NYC Reservists Face Steep Payback

GENERIC: Iraq, War, Soldier, Soldiers, Troops
CBS/AP
More than 1,600 military reservists who took a leave from city jobs to go on active duty after the 2001 terrorist attacks now face repaying months or years of their salaries under a deal initially designed to help them weather the financial stress of their deployments.

When the city employees — mostly police officers — were called up by their reserve units, they each faced the suspension of city pay and benefits while they served.

In a bid to help out, the city proposed a plan to keep those benefits intact by allowing the workers to keep getting city paychecks, as long as they agreed to pay back either their city salary or their military pay — whichever was smaller — when they returned to work.

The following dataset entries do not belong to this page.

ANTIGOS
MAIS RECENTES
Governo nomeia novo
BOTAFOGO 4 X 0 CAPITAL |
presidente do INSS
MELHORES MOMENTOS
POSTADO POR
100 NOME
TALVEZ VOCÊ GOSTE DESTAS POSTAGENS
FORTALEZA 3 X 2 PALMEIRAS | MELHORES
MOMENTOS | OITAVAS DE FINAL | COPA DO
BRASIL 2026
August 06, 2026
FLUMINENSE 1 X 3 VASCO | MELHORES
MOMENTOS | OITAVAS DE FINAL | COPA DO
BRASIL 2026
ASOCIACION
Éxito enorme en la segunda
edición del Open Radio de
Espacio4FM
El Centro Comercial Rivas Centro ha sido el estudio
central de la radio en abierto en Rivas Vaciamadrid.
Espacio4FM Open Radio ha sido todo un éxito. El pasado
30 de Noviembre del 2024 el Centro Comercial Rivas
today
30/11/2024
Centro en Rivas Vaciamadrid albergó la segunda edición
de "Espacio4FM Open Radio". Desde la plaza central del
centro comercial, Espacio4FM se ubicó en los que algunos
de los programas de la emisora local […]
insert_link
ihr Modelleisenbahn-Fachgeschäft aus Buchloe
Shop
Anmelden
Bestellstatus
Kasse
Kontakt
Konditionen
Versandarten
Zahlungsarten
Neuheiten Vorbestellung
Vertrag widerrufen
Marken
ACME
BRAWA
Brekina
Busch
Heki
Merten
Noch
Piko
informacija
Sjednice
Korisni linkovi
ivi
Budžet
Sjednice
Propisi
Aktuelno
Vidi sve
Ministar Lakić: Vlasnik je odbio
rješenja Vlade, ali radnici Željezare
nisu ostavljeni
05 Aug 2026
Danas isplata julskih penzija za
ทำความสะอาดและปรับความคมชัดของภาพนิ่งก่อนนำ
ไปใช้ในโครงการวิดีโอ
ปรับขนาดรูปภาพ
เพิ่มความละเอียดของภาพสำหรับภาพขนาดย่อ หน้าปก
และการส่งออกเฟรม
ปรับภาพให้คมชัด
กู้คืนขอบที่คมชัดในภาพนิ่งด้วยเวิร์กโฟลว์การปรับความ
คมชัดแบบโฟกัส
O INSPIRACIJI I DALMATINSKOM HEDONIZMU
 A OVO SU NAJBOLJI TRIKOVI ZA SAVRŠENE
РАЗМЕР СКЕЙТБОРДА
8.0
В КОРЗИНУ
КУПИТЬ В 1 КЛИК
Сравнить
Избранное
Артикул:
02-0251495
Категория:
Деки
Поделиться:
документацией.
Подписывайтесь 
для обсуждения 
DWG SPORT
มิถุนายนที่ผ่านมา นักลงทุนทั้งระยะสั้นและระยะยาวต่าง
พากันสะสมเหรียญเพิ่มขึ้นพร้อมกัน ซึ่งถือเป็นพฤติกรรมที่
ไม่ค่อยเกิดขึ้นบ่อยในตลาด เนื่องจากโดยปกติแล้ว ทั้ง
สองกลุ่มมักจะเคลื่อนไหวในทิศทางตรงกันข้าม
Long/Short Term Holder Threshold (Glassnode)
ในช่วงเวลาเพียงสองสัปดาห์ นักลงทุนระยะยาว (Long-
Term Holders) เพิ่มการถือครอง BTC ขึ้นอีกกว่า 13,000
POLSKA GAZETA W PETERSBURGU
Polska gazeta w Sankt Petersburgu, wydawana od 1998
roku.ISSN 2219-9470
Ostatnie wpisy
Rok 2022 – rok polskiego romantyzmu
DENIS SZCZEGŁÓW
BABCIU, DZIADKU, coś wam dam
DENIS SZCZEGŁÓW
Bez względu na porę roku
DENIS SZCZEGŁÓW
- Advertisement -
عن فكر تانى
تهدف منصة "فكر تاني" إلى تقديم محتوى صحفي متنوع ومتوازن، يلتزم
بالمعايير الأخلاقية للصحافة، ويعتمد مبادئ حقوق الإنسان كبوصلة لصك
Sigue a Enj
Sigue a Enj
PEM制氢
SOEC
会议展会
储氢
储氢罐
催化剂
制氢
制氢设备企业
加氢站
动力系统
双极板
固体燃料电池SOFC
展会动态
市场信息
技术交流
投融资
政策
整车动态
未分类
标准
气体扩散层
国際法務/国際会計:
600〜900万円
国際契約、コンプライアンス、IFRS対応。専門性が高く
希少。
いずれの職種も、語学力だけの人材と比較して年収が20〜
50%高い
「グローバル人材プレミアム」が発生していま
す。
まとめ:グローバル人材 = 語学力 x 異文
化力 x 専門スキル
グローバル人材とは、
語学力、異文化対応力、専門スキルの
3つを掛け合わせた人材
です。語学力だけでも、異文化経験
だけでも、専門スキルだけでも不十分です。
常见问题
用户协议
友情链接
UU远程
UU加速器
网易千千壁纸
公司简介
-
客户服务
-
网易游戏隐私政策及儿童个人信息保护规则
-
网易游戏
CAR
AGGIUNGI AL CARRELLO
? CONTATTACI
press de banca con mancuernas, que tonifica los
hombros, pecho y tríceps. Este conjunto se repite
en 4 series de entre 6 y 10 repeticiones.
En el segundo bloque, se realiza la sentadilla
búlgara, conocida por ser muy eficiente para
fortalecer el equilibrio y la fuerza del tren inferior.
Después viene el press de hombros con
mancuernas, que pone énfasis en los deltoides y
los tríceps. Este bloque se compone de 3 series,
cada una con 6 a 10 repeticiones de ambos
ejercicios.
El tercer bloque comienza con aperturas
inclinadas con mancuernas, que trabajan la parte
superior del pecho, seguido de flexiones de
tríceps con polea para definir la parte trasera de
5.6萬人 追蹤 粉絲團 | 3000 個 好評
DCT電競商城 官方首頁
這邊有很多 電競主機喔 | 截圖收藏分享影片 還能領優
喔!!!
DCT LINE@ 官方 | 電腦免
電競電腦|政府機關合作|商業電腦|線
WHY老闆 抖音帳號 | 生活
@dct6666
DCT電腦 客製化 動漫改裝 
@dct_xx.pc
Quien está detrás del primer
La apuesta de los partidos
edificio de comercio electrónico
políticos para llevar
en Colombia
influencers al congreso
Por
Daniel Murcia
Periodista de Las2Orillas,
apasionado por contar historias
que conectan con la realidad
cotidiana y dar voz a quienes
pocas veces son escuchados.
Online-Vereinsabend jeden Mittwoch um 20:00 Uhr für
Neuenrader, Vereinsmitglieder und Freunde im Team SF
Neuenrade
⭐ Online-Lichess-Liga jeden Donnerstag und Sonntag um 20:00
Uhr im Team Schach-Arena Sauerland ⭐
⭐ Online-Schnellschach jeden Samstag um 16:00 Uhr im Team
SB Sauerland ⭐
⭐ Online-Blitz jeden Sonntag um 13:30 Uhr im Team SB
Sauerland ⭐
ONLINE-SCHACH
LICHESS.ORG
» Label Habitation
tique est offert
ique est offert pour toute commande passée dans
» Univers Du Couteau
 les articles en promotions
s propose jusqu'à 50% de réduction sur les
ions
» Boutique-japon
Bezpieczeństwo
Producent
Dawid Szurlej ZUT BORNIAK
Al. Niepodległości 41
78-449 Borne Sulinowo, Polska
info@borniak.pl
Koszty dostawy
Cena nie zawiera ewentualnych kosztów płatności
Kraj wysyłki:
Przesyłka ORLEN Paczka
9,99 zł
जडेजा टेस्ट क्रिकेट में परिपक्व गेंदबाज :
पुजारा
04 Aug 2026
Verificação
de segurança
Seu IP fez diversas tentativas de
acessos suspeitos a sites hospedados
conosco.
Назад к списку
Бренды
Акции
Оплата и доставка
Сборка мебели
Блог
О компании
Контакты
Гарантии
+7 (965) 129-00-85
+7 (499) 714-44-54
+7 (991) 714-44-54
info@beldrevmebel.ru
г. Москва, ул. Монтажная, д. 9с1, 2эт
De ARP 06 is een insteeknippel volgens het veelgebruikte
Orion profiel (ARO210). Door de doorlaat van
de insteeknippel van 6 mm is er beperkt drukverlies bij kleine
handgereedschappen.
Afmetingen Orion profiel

Nearly everyone took the deal.

But now the employees are being asked to make good on their salary refund promise, and in some cases they are being asked to pay back more than they took home.

The problem, officials said, is that the veterans are obligated to repay their gross salaries, even though a third of that pay went to taxes and other deductions.

The reservists can also get reimbursed for those taxes, but will need to do so through their tax returns, said Martha Hirst, city commissioner of administrative services.

In an additional complication, the city has been calculating stipends the reservists received for military housing and food as part of their military pay, dramatically increasing the total they now owe.

For some workers, the tab can run as high as $200,000. The police department expects to recover $15 million, said Assistant Police Chief Michael Collins.

The city began pressing for the money this week, with hundreds of police officers receiving letters with their paychecks warning them that they must either make payment arrangements within 15 days, or face legal action.

City officials have already waited several years in some cases to begin collecting the money, but some of the police officers said the delay hurt more than it helped.

After hearing nothing from the city for so long about their extra salary, they assumed it would never be collected and stopped saving.

"Like most middle-class Americans, you get a windfall, you fix the roof and the sidewalk and pay off credit-card debt," Michael Donohue, a police sergeant, told The New York Times. Donohue, a sergeant major in the Army Reserves, said he owed the city about $100,000.

The City Council will consider a resolution Monday asking Mayor Michael Bloomberg to eliminate the housing and food allowances as military income, thus lowering the tab for some workers.

The city also plans to give its workers accounting help to sort out any financial problems, and Hirst said the city would work out "very friendly repayment agreements."